[Collected data]
[Start of Attachment]

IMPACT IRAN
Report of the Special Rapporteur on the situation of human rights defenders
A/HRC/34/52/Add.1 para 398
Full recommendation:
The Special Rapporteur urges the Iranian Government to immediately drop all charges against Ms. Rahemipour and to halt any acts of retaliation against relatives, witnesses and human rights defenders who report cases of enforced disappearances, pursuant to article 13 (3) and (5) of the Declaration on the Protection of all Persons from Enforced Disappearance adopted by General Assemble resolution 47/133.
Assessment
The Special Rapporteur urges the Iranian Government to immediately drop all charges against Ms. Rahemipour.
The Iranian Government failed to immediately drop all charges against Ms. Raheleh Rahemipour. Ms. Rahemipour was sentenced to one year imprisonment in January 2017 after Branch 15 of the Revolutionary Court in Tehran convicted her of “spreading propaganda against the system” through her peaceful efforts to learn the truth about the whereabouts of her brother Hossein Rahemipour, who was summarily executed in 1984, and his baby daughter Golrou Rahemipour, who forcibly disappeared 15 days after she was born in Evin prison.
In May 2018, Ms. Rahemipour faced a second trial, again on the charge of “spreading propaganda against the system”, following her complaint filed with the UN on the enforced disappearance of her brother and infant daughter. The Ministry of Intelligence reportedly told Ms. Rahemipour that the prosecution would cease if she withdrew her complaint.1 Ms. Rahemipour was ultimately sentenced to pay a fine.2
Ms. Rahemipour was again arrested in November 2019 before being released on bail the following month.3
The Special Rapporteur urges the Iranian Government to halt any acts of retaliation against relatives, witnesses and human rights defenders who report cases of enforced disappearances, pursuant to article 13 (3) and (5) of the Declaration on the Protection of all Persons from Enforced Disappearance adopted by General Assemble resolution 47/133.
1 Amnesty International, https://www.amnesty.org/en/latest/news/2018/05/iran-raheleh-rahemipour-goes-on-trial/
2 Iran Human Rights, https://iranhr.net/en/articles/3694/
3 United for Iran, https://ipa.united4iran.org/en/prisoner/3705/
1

[End of Attachment]

Return a copy of every line in the records that includes the string "https".

● **Answer space**
1 Amnesty International, https://www.amnesty.org/en/latest/news/2018/05/iran-raheleh-rahemipour-goes-on-trial/
2 Iran Human Rights, https://iranhr.net/en/articles/3694/
3 United for Iran, https://ipa.united4iran.org/en/prisoner/3705/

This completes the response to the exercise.